** start **

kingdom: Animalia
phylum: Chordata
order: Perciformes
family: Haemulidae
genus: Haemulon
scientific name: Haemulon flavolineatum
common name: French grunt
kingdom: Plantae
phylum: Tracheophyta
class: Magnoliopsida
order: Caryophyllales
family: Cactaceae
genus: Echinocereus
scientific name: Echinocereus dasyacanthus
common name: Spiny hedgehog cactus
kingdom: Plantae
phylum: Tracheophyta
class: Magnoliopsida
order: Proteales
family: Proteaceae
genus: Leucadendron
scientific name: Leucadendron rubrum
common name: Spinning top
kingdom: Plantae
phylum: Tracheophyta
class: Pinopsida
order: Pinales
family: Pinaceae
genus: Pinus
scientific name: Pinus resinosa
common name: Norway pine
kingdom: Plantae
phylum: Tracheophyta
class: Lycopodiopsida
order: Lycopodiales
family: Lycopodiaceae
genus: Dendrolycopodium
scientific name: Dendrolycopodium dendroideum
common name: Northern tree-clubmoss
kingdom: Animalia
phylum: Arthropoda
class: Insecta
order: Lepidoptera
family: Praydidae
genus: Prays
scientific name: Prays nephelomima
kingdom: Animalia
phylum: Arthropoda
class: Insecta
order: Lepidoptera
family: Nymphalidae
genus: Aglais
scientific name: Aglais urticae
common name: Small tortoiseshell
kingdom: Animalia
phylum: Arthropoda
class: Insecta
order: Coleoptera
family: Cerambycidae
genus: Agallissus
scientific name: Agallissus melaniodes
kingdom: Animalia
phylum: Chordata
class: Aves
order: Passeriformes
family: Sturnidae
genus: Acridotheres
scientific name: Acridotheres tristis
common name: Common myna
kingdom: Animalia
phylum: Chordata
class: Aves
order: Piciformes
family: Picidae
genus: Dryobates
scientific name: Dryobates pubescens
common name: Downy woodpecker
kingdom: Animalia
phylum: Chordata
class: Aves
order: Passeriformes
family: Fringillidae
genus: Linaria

** end **

PROBLEM => Turn the listing above into a Markdown table with two columns, Row and Line. Give each line its own numbered row and leave out any blank lines.

THE SOLUTION =>
| Row | Line |
|---|---|
| 1 | kingdom: Animalia |
| 2 | phylum: Chordata |
| 3 | order: Perciformes |
| 4 | family: Haemulidae |
| 5 | genus: Haemulon |
| 6 | scientific name: Haemulon flavolineatum |
| 7 | common name: French grunt |
| 8 | kingdom: Plantae |
| 9 | phylum: Tracheophyta |
| 10 | class: Magnoliopsida |
| 11 | order: Caryophyllales |
| 12 | family: Cactaceae |
| 13 | genus: Echinocereus |
| 14 | scientific name: Echinocereus dasyacanthus |
| 15 | common name: Spiny hedgehog cactus |
| 16 | kingdom: Plantae |
| 17 | phylum: Tracheophyta |
| 18 | class: Magnoliopsida |
| 19 | order: Proteales |
| 20 | family: Proteaceae |
| 21 | genus: Leucadendron |
| 22 | scientific name: Leucadendron rubrum |
| 23 | common name: Spinning top |
| 24 | kingdom: Plantae |
| 25 | phylum: Tracheophyta |
| 26 | class: Pinopsida |
| 27 | order: Pinales |
| 28 | family: Pinaceae |
| 29 | genus: Pinus |
| 30 | scientific name: Pinus resinosa |
| 31 | common name: Norway pine |
| 32 | kingdom: Plantae |
| 33 | phylum: Tracheophyta |
| 34 | class: Lycopodiopsida |
| 35 | order: Lycopodiales |
| 36 | family: Lycopodiaceae |
| 37 | genus: Dendrolycopodium |
| 38 | scientific name: Dendrolycopodium dendroideum |
| 39 | common name: Northern tree-clubmoss |
| 40 | kingdom: Animalia |
| 41 | phylum: Arthropoda |
| 42 | class: Insecta |
| 43 | order: Lepidoptera |
| 44 | family: Praydidae |
| 45 | genus: Prays |
| 46 | scientific name: Prays nephelomima |
| 47 | kingdom: Animalia |
| 48 | phylum: Arthropoda |
| 49 | class: Insecta |
| 50 | order: Lepidoptera |
| 51 | family: Nymphalidae |
| 52 | genus: Aglais |
| 53 | scientific name: Aglais urticae |
| 54 | common name: Small tortoiseshell |
| 55 | kingdom: Animalia |
| 56 | phylum: Arthropoda |
| 57 | class: Insecta |
| 58 | order: Coleoptera |
| 59 | family: Cerambycidae |
| 60 | genus: Agallissus |
| 61 | scientific name: Agallissus melaniodes |
| 62 | kingdom: Animalia |
| 63 | phylum: Chordata |
| 64 | class: Aves |
| 65 | order: Passeriformes |
| 66 | family: Sturnidae |
| 67 | genus: Acridotheres |
| 68 | scientific name: Acridotheres tristis |
| 69 | common name: Common myna |
| 70 | kingdom: Animalia |
| 71 | phylum: Chordata |
| 72 | class: Aves |
| 73 | order: Piciformes |
| 74 | family: Picidae |
| 75 | genus: Dryobates |
| 76 | scientific name: Dryobates pubescens |
| 77 | common name: Downy woodpecker |
| 78 | kingdom: Animalia |
| 79 | phylum: Chordata |
| 80 | class: Aves |
| 81 | order: Passeriformes |
| 82 | family: Fringillidae |
| 83 | genus: Linaria |